A French-Japanese collaboration has just developed an organic ultraviolet (UV) laser emitting at a record wavelength of 358.5 nanometers, the shortest ever achieved for this type of device. This result paves the way for new generations of compact, economical, and easily adaptable light sources for electronic circuit engraving, high-precision 3D printing, and certain medical treatments.
For about thirty years, organic solid-state lasers (or OSLs) have generated strong interest. Unlike conventional inorganic lasers, which are expensive and bulky, these devices use organic molecules capable of emitting intense light whose color can be adjusted through chemical design. Their lightness, flexibility, and low production cost make them prime candidates for applications in electronic lithography or medical treatments using UV light.
Until now, designing efficient organic lasers in the ultraviolet range (200-400 nm) remained a major challenge. Indeed, in the solid state, most organic materials lose light efficiency due to a molecular aggregation phenomenon that degrades their optical properties.
In this context, teams from the Institute of Chemical Sciences of Rennes (CNRS/University of Rennes/ENSCR/INSA Rennes), the Parisian Institute of Molecular Chemistry (CNRS/Sorbonne University), and the Laser Physics Laboratory (CNRS/University Sorbonne Paris Nord), in collaboration with a Japanese team from the Center for Organic Photonics and Electronics Research (OPERA) at Kyushu University, have developed an original approach to limit the aggregation of high-performance and stable UV-emitting organic molecules in the solid state.
Their strategy is based on positional isomerism, meaning the variation in the position of certain chemical groups within the same molecule. By isolating two isomers from a family of emitting molecules called
dispirofluorene-indenofluorenes, the scientists observed that one of the two exhibited significantly reduced intermolecular aggregation compared to its counterpart, greatly improving the material's optical efficiency. They also show that the specific arrangement of different molecular groups within the molecule is responsible for this behavior.

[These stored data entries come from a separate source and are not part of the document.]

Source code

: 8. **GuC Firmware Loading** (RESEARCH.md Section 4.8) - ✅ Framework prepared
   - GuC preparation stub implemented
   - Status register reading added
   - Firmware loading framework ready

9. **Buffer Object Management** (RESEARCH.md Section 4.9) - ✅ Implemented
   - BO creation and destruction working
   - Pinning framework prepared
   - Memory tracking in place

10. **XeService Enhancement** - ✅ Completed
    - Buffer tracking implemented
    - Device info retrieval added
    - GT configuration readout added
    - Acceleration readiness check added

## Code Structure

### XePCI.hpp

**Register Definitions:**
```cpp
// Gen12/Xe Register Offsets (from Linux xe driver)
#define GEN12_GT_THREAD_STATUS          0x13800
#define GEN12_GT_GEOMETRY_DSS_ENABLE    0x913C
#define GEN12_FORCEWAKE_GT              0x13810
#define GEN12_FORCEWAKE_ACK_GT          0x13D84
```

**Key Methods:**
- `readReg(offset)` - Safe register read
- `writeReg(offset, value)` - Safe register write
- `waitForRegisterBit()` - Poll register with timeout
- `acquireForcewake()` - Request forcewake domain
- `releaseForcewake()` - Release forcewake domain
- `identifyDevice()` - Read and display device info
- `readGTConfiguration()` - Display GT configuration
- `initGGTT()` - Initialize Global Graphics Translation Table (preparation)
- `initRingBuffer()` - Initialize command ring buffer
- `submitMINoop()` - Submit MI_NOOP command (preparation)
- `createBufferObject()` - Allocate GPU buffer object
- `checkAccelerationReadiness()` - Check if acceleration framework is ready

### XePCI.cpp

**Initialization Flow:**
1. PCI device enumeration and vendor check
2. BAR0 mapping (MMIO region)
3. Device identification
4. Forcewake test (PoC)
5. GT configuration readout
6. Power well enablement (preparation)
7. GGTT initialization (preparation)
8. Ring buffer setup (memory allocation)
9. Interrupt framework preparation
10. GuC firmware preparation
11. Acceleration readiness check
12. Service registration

By then integrating this material into a distributed feedback (DFB) laser architecture, they obtained light emission at 358.5 nm, the shortest wavelength for an organic laser of this type.
These results, patented and published in
Advanced Functional Materials, mark an important step toward the realization of high-performance organic lasers in the ultraviolet range, opening the way for new high-precision technological and biomedical applications.